Dottor Zampetti, ma Clementoni che professionalità sta cercando al momento? 

«Siamo mediamente in 600, di cui una settantina all’estero. L’85% della produzione è a Recanati. Abbiamo il 63% di operai e il 37% di colletti bianchi, con un’età media attorno ai 40 anni. Stiamo imbarcando risorse sul marketing, nel commerciale, nella ricerca e sviluppo. In un ambito come il nostro, dei giochi, non c’è una laurea preferenziale: ci vogliono sia competenze tecniche, idee, creatività, passione per il gioco. Quindi può andare bene una laurea in filosofia o una in ingegneria elettronica. Cerchiamo product manager, program manager, category manager, tanti profili che si occupino del prodotto». 

Voi investite in ricerca e sviluppo circa il 4% del fatturato, ovvero attorno agli otto milioni di euro all’anno, per creare nuovi giochi. Puntate anche al digitale, alle app per bambini, alle nuove tecnologie dove siete già presenti da tempo con il tablet Clempad o con i vostri robottini? 
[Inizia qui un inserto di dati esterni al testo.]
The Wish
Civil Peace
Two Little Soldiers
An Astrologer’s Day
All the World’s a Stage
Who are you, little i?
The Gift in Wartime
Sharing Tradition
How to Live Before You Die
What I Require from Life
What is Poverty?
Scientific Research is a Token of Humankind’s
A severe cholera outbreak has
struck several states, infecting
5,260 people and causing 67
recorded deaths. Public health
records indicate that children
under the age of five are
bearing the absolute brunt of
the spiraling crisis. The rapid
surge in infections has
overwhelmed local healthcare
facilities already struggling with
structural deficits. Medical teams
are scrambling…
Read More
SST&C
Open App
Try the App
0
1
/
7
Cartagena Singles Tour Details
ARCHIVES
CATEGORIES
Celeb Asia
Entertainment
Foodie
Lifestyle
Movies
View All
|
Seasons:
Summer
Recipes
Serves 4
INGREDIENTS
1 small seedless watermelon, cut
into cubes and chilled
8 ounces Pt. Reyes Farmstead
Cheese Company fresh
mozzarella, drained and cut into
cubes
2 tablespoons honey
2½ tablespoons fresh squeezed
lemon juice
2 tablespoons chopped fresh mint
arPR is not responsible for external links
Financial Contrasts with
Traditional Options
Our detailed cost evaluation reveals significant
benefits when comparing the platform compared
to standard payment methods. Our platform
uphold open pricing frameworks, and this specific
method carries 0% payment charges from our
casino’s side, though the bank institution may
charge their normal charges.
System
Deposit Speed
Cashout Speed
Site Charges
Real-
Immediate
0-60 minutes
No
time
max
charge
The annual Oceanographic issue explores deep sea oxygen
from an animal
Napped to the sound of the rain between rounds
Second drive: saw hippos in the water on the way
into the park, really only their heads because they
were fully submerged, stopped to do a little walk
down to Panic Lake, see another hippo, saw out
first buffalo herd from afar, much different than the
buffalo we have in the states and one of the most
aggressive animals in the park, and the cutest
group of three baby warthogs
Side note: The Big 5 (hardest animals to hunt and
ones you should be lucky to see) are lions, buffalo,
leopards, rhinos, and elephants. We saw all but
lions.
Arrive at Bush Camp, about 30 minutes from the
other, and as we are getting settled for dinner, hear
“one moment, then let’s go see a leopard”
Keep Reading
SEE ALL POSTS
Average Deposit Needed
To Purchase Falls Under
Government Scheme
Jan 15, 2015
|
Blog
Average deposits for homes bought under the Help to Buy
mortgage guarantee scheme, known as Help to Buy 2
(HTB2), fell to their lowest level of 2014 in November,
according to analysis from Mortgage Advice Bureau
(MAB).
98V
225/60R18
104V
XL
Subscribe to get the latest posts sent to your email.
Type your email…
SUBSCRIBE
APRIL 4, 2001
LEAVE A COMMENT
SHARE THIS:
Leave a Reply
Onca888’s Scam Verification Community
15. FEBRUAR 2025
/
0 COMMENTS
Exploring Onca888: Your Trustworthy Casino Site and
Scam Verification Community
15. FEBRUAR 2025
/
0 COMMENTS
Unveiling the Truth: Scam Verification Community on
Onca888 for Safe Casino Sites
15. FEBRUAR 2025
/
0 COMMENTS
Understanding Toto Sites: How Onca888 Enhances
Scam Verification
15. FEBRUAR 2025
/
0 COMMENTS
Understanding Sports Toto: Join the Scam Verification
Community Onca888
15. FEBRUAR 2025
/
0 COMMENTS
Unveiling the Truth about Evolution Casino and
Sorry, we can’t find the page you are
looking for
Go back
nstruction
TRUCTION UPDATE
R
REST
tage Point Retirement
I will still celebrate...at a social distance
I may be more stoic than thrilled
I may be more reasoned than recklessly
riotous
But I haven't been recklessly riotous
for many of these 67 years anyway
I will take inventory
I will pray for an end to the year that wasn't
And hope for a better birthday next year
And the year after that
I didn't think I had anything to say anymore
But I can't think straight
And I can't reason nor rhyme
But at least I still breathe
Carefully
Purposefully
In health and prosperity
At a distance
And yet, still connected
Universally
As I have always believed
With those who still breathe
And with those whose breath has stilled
«Il team che fa marketing e sviluppo prodotto è composto da circa 80-90 persone, tutte piuttosto giovani. Stiamo lavorando alla digitalizzazione del business, è vero. E qualche settimana fa abbiamo fatto un hackathon con H-Farm dedicato proprio a questo: cerchiamo sviluppatori software, creativi e appassionati del gioco». 

Clementoni, peraltro, già alcuni anni fa ha giocato d’anticipo riportando quasi tutta la produzione in Italia. Mentre il mondo trasferiva le fabbriche offshore in Cina, voi avete fatto il contrario. E ora, col reshoring, siete un passo avanti agli altri. Qual è stata l’intuizione? 

«Corretto, la Cina non ci convinceva più molto e ora l’85% della produzione è a Recanati, sia nella nostra fabbrica, sia dai nostri fornitori. Si è dimostrata una strategia vincente e a suo tempo anticipatoria. Lo abbiamo fatto sia per la voglia di essere veramente italiani, dando un valore significativo all’italianità dei nostri prodotti. Sia perché volevamo gestire l’intero processo dall’Italia, dalla creatività fino alla spedizione del giocattolo. Il controllo completo sulla catena consente una flessibilità superiore che, invece, con le fabbriche in Cina, non puoi assolutamente avere».  

Che politiche mettete in atto per trattenere i vostri talenti? 

«Bella domanda. Ma io spesso ripeto questa frase: “Datemeli normali, che poi ci penso io a formarli“. Vogliamo persone che abbiano passione e voglia di lavorare. Poiché in Italia non esiste una scuola del giocattolo, i giovani spesso arrivano da noi come neolaureati, si formano in azienda, realizzando, con l’esperienza sul campo, professionalità specialistiche uniche. La nostra azienda va verso la comprensione reale dell’individuo, e questo già vale tanto. Comunque, in HR stiamo lavorando con strumenti come la creazione di employer branding, con piani di crescita, tecniche di valutazione, ecc». 

Clementoni ha poi un rapporto privilegiato con le scuole, proprio per il dna educativo dei suoi giochi… 

«Certo, c’è un ufficio, gestito da uno dei fratelli Clementoni, che si occupa proprio di questo». 

Dopo due anni di pandemia, come è cambiata l’organizzazione del lavoro per le funzioni che possono operare da remoto? 

«Diciamo che Clementoni è un’azienda piuttosto muscolare, e quasi il 100% dei colletti bianchi è rientrato in ufficio in presenza. Io, personalmente, preferisco lavorare in ufficio, per una questione di concentrazione. Sono tuttavia del parere che, da un punto di vista organizzativo, oggi vada presa in considerazione la modalità dello smart working».